Scientific Benchmarks
Run smoke-mode checks:
python -m zeroproofml.benchmarks dose --mode smoke --device cpu
python -m zeroproofml.benchmarks rf --mode smoke --device cpu
python -m zeroproofml.benchmarks ik --mode smoke --device cpu
Resume paper-mode runs:
python -m zeroproofml.benchmarks dose --mode paper --device cpu \
--out-root results/benchmarks/dose/<run_dir> --resume
Useful flags:
| Flag | Use |
|---|---|
--skip-complete-seeds |
Reuse an output directory and fill missing canonical seed results |
--force-rerun |
Rerun requested seeds inside an existing output root |
--html-report |
Add RUN_REPORT.html beside the default Markdown report |
--baseline-run-dir |
Recompute paired baseline comparisons for report regeneration |
Validate and load run directories from Python:
from zeroproofml.benchmarks import (
compare_benchmark_runs,
load_benchmark_run,
validate_run_dir,
)
manifest = validate_run_dir("results/benchmarks/dose/run_20260407_150800_abcd123")
run = load_benchmark_run("results/benchmarks/dose/run_20260407_150800_abcd123")
comparison = compare_benchmark_runs(run, ["results/benchmarks/dose/baseline"])
Run Directory Contract
Every current scientific benchmark run is self-contained:
| Path | Purpose |
|---|---|
manifest.json |
Artifact index, config hash, fingerprints, checkpoint hashes |
provenance.json |
Git, system, package versions, invocation args, dataset fingerprints |
resume_state.json |
Resume attempt history for paper-mode runs |
seed_*/per_seed_result.json |
Canonical per-seed raw result |
aggregated/summary.json |
Cross-seed metrics |
aggregated/paired_stats.json |
Paired baseline deltas when present |
aggregated/benchmark_metrics.jsonl |
Versioned benchmark metric log |
RUN_REPORT.md |
Human-readable report |
RUN_REPORT.html |
Optional browser report |
CLAIM_AUDIT.md |
Claim-gate evidence |
figures/*.svg |
Regenerated report figures |
Domain-specific additions:
- DOSE: operating points, Pareto fronts, confusion matrices, threshold sweeps, direction-head diagnostics.
- RF: frequency-response traces, Bode-style SVGs, qualitative failure figure packs.

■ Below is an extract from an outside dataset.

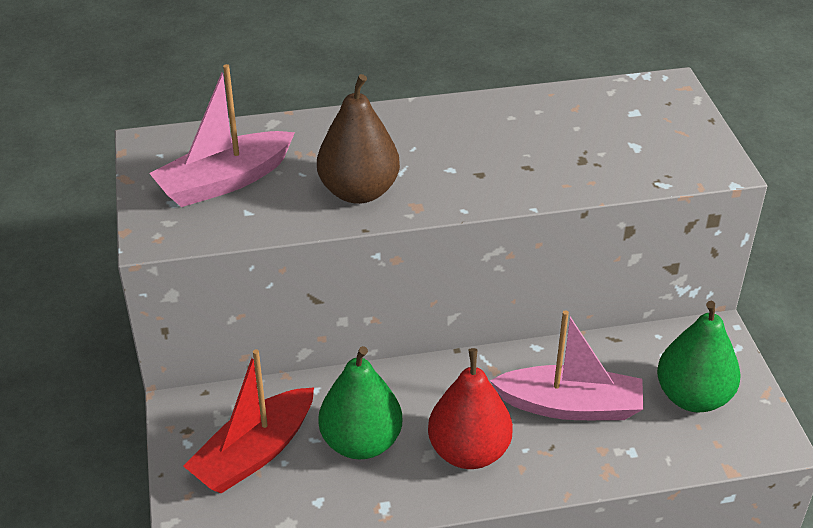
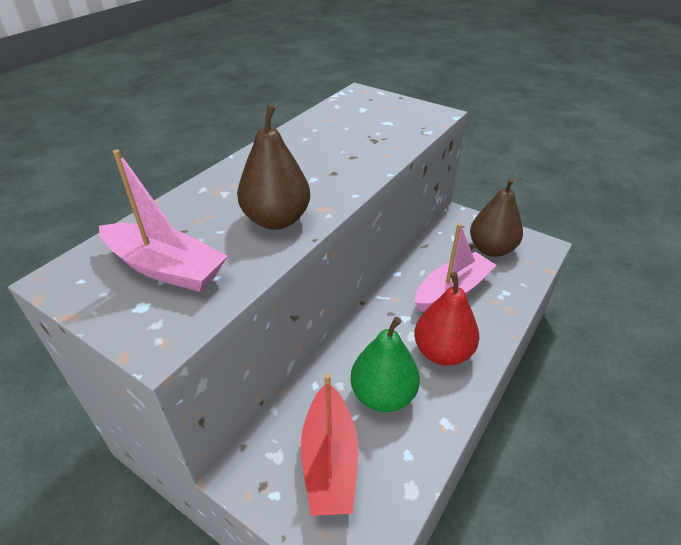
camera: 45 degrees left, 0 degrees up
(224, 182) = (166, 268): pink boat -> pink boat turned 75 degrees counterclockwise
(692, 397) = (491, 249): green pear -> brown pear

- IK: workspace heatmaps, determinant-stratified metrics, fallback-route plots when diagnostics are present.
Regenerating Reports
python -m zeroproofml.report benchmark results/benchmarks/dose/<run_dir> --html-report
python -m zeroproofml.report bundle path/to/bundle_dir
python -m zeroproofml.report training-log runs/scm_train_metrics.jsonl
Benchmark report regeneration refreshes Markdown summaries and standard SVG figures from stored artifacts. It should not require rerunning training.
Operating Points
DOSE benchmark artifacts define named operating points:
| Preset | Goal |
|---|---|
safety_first |
Reduce false in-range predictions on censored samples |
accuracy_first |
Reduce false censored predictions on in-range samples |
direction_aware |
Use strict gate plus direction head for actionable bottom outputs |
Use the generated aggregated/dose_operating_points.{json,md} files for published tables instead of hand-selected notebook values.

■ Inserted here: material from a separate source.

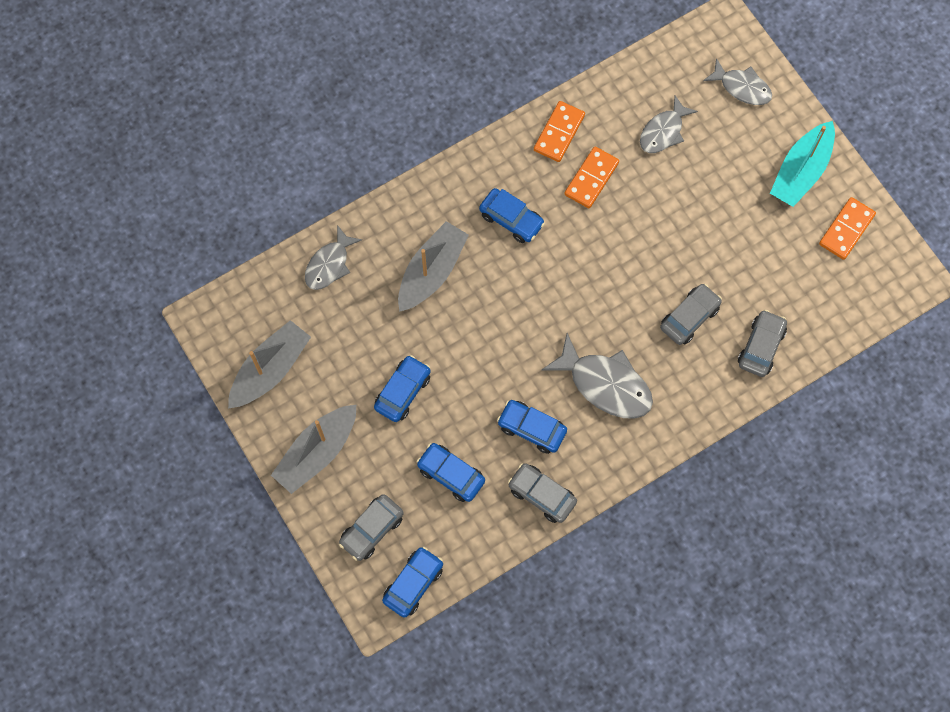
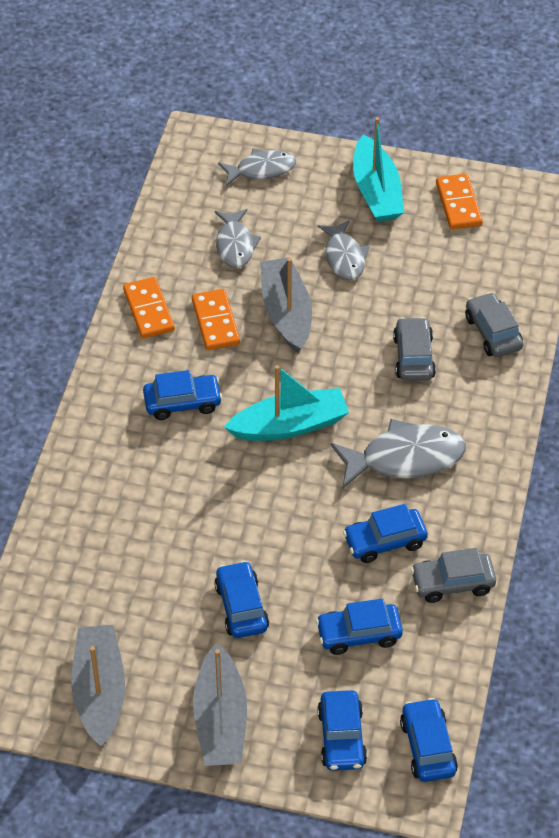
camera: 45 degrees left, 20 degrees down
(329, 264) = (58, 564): grey fish -> grey fish (344, 257)
(372, 530) = (342, 737): grey car -> blue car
(432, 272) = (159, 495): grey boat -> grey boat (286, 313)
(559, 295) = (289, 425): none -> turquoise boat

Performance Microbenchmarks
Use microbenchmarks when changing SCM kernels, vectorized mask logic, or backend parity behavior:
python perf/run_benchmarks.py
python perf/parity_runner.py
Track:
- wall-clock throughput
- bottom-mask throughput
- backend parity
- coverage and denominator statistics
- regressions across NumPy, Torch, and JAX where relevant
Reporting Checklist
- State whether a result is a scientific benchmark or a microbenchmark.
- Keep
manifest.jsonandprovenance.jsonwith every benchmark result. - Report the exact commit, package versions, seeds, device, and mode.
- Use regenerated reports from stored artifacts for comparisons.
- Do not compare current claim results against legacy artifacts that fail current schema validation.